When supermarkets sprang up in the early '30s, Mr. George and Mr. John thought them mere Depression pan-flashes. Not until their own sales tumbled did they realize that supermarkets were putting their own "combination" stores out of business. But if the Hartfords started late, they moved fast, started opening supermarkets right & left, and added such wrinkles as pre-packaged meats & produce, weighed and pricetagged. They expanded by contracting. Each new supermarket closed some six of the old-type A & Ps so that the number of stores dwindled from 1930's peak of 15,737 to today's 4,682. Yet they built so much more volume that sales, payrolls and employees rose higher than ever.
Increased size inevitably brought severer headaches. Years earlier the Hartfords had set up teams of traveling auditors to check price tags and weights in all the stores and report back to them directly, thus keeping tabs on the empire. There was always the chance that a dishonest store manager would overcharge, short-change or underweigh. But honest managers also were squeezed. They got so little leeway in their allowances for breakage, spoilage and pilfering that some of them felt they had to cut honesty corners to make a good competitive showing.

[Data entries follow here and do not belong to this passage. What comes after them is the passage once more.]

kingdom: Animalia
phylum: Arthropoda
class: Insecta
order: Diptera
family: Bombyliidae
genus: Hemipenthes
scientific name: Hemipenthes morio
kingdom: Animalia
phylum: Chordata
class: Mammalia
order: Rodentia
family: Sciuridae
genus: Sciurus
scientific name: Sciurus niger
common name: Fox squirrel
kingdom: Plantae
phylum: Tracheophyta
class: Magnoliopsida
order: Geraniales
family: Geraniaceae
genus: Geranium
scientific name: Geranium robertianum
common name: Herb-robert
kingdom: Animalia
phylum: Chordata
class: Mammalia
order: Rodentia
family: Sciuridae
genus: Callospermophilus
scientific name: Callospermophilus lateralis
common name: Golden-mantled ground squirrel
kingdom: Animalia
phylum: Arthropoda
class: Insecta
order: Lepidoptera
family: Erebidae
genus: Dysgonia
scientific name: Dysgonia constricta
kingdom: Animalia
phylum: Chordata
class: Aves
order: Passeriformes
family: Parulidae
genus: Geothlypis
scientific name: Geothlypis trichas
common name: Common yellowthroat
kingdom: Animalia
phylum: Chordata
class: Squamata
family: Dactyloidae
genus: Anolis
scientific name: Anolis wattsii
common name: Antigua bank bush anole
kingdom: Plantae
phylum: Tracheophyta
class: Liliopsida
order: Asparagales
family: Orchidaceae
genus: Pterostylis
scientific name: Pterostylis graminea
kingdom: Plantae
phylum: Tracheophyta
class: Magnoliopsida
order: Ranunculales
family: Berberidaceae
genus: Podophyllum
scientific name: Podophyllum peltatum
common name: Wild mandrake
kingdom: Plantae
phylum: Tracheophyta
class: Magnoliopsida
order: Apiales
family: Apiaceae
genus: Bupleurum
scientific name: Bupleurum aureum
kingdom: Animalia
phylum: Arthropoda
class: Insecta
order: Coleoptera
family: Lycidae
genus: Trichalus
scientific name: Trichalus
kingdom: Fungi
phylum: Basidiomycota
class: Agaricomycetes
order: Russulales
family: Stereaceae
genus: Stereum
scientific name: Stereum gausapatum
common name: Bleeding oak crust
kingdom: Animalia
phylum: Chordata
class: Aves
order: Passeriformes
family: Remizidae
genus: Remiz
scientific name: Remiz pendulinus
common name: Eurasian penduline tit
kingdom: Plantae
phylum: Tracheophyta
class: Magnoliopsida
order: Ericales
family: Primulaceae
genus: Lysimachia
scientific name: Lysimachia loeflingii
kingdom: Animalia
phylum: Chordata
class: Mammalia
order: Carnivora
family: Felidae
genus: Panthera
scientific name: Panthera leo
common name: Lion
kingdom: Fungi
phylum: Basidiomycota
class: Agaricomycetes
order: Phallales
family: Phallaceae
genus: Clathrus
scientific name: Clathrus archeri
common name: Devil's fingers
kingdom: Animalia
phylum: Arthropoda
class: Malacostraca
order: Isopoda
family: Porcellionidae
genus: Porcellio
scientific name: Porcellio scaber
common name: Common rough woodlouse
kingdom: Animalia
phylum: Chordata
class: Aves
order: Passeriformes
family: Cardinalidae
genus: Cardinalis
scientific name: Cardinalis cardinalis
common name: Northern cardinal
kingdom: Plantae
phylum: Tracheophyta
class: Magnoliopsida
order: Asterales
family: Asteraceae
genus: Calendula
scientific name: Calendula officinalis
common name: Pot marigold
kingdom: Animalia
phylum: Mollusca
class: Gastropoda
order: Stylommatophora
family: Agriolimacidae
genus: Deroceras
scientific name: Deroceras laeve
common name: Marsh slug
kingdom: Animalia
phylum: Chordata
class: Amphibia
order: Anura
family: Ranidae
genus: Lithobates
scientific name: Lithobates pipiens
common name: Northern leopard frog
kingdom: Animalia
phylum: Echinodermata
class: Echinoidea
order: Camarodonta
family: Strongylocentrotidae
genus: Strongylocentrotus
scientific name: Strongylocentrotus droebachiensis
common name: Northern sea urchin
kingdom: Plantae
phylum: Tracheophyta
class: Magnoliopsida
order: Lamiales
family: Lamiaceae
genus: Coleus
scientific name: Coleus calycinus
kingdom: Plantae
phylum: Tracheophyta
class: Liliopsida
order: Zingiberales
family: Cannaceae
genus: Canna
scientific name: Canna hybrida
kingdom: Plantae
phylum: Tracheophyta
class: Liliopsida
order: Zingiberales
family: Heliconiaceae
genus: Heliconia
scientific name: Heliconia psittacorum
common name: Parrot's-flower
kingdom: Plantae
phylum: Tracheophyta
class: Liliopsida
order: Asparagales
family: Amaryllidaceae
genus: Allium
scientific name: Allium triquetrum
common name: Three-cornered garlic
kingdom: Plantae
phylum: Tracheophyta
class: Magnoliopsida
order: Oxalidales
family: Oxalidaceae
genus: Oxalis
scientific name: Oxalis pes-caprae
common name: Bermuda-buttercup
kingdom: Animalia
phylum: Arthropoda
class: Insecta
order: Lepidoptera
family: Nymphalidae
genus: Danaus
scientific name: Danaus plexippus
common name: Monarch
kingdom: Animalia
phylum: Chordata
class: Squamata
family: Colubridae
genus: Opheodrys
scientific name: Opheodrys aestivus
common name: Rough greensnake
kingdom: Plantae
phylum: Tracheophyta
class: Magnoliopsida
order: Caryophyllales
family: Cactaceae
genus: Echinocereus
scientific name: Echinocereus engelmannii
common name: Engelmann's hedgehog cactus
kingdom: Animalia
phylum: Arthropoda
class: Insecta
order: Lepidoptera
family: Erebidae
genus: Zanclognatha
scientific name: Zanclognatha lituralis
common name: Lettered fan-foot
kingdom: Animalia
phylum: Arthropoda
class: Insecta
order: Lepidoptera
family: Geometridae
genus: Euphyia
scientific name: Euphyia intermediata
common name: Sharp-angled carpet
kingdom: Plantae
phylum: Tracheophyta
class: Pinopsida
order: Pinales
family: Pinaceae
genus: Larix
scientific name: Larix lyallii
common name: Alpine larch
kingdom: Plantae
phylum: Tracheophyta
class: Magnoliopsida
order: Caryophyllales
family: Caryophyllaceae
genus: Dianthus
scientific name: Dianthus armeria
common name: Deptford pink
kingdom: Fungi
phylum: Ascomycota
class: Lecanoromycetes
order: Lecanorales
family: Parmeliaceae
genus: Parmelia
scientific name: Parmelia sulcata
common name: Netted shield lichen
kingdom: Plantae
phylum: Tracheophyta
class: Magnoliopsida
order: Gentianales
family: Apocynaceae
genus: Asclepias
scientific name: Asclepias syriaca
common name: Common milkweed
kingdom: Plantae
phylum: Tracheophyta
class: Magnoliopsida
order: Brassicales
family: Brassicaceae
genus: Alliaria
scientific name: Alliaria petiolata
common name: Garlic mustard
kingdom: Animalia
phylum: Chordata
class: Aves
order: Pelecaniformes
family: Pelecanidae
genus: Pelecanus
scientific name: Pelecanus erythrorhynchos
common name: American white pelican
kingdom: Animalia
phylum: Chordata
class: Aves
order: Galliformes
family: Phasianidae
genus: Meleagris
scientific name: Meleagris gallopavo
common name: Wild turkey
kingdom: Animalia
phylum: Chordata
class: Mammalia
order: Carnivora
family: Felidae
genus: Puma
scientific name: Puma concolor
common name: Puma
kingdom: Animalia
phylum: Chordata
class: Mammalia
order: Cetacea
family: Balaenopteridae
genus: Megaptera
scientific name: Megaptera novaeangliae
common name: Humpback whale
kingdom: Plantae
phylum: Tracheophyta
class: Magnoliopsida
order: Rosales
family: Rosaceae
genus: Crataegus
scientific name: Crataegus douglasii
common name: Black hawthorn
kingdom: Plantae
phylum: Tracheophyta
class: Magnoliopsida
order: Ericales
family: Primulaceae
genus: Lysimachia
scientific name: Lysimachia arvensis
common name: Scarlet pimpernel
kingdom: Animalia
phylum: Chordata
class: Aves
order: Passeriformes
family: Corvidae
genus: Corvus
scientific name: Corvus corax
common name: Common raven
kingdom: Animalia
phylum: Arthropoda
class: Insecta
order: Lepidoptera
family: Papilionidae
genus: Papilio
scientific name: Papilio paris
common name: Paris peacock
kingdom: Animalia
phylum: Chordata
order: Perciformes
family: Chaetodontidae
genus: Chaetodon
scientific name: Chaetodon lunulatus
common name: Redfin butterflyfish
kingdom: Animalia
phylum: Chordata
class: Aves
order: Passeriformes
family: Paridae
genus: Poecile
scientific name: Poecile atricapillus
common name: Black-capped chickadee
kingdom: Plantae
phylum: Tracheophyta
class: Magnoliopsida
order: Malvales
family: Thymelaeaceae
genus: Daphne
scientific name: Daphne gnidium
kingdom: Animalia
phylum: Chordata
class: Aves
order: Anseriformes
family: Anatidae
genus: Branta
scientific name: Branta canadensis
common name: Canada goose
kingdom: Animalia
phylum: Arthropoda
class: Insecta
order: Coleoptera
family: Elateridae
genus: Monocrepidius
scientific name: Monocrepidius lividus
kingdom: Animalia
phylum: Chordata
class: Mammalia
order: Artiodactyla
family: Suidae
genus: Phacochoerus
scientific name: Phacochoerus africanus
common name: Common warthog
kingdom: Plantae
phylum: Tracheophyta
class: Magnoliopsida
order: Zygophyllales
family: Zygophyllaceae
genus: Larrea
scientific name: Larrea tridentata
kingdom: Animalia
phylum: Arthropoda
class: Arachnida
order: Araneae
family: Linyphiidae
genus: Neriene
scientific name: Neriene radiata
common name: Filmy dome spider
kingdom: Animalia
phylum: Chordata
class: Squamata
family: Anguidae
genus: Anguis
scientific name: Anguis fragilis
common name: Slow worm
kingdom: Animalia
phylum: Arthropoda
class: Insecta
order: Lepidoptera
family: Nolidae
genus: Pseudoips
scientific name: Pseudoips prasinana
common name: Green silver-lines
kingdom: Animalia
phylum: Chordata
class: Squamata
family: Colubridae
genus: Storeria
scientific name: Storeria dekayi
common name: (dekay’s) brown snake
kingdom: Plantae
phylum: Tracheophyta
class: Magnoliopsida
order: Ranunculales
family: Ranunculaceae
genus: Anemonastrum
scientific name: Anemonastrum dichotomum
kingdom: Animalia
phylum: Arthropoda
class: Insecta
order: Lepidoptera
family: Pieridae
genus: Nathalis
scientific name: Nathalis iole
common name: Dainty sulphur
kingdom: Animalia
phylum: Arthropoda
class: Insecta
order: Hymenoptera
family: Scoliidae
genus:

In 1936 the reckoning came. John Hartford sat and squirmed in a Washington court while Bureau of Standards investigators recited how they had been short-weighed on 50 chickens bought at A & P stores. John stormed back to the Graybar Building determined to cull out all such flipmagilding. He sat down and personally signed letters to 40,000 men & women in his employ warning them, on penalty of discharge, that every A & P customer "must get 16 ounces to every pound." Moreover, John set up a big board at headquarters to mark every supermarket's quarterly showing, raised hob whenever one turned up the white card indicating a "stock gain," i.e., a dollar "take" exceeding the retail value of all goods sold, a sign of possible overcharging or short-weighing. Now, says Mr. John firmly, virtually all of the supermarkets consistently show stock losses.
How Big? The A & P's enormous size brought far greater problems. The Government's trustbusters brought the company to trial on charges of violating the Sherman Anti-Trust Act.
In convicting the A & P in a criminal suit (and fining it $250,000), Illinois Federal Judge Walter Lindley found there was evidence that the A & P had time & again sold below cost to beat down rivals in price wars or to gain volume by switching profits from its non-retail subsidiaries to stores that lost money. Moreover, he found that A & P's buying subsidiary, Atlantic Commission Co. (Acco), so dominated the produce market that it not only bought the best produce for A & P but sold what it did not want to A & P's competitors at a profit, thus making sure that their costs would be higher.